++++ Document segment ++++

LC/LRC/AC Circuits

Equations and constants
I = (V/R)*(1-e^(-t/tau)) (charging LR circuit)
tau = L/R (time constant)
X_L = 2pifL ( impedance of inductor, inductive reactance )
X_C = 1/2pifC ( impedance of capacitor, capacitive reactance )
Z = sqrt(R^2 + (X_L -X_C )^2) ( total impedance of LRC circuit )
cos(phi) = R/Z. ( phase angle )
tan(phi) = (X_L -X_C )/R ( phase angle )
f_0 = 1/(2pi*sqrt(LC)) ( resonance )

A resistor behaves such that the voltage and the current are in phase.
An inductor behaves such that the current lags the voltage by pi/2.
A capacitor behaves such that the current leads the voltage by pi/2.

Resistance is the rating of a resistor.

++++ Given data ++++

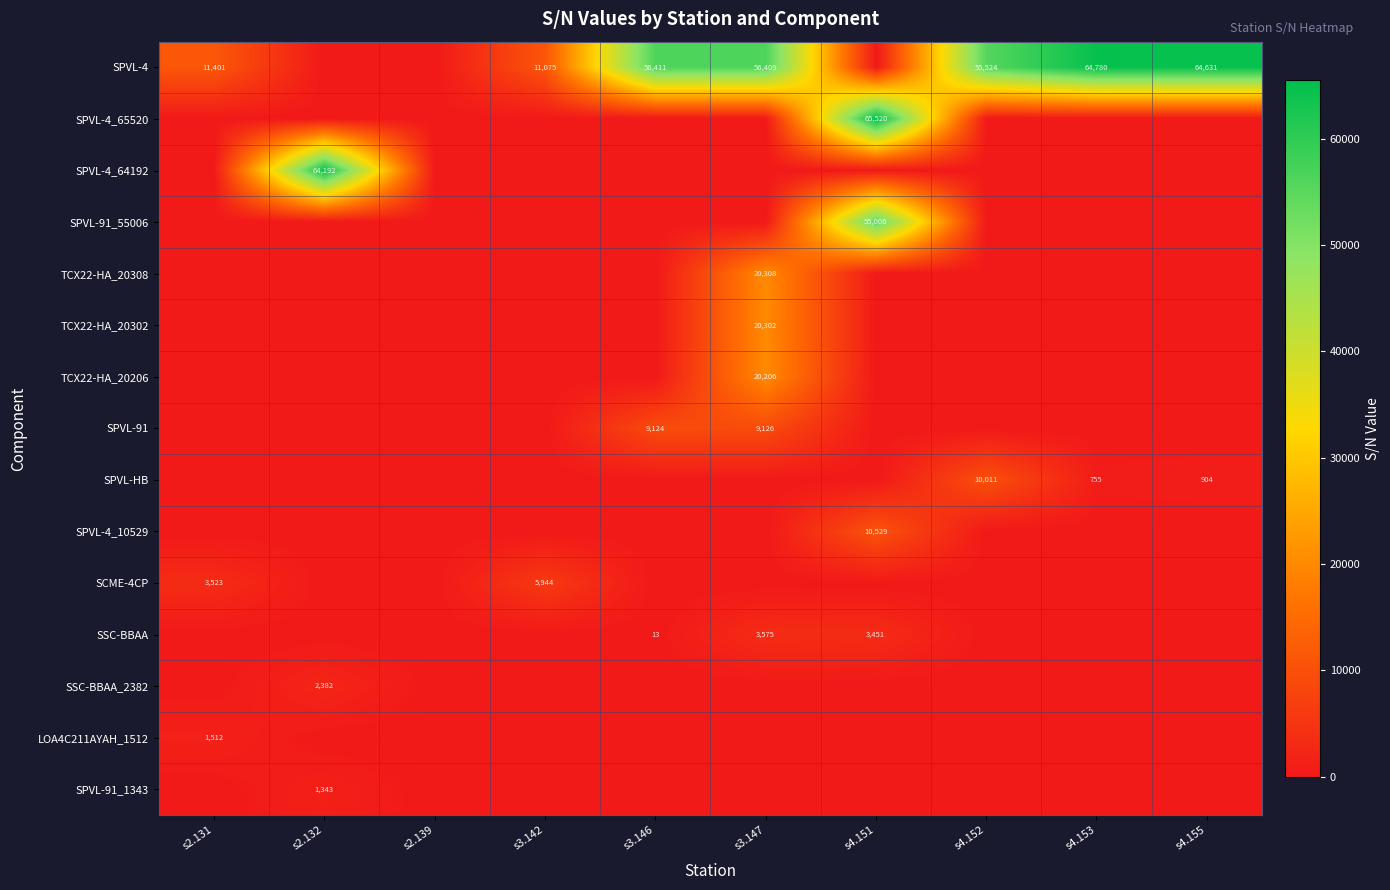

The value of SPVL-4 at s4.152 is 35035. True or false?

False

++++
++++ Given data ++++

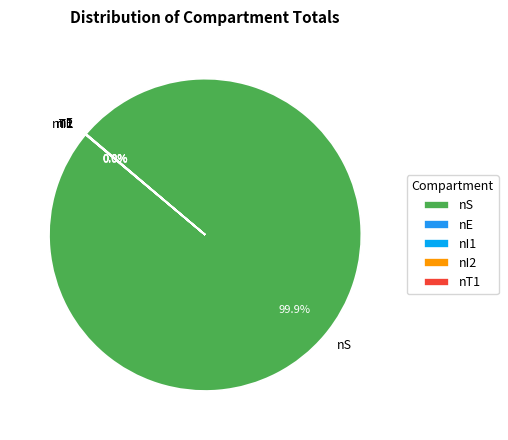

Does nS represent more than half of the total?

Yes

++++

### Task directions
Answer these questions from the AC circuit notes:
1. What is the time constant tau equal to?
2. In an inductor, by how much does the current lag the voltage?
3. What expression gives the resonance frequency f_0?
The records come from a separate source and are unrelated to the AC circuit notes.

### The completed task
1. L/R
2. pi/2
3. 1/(2pi*sqrt(LC))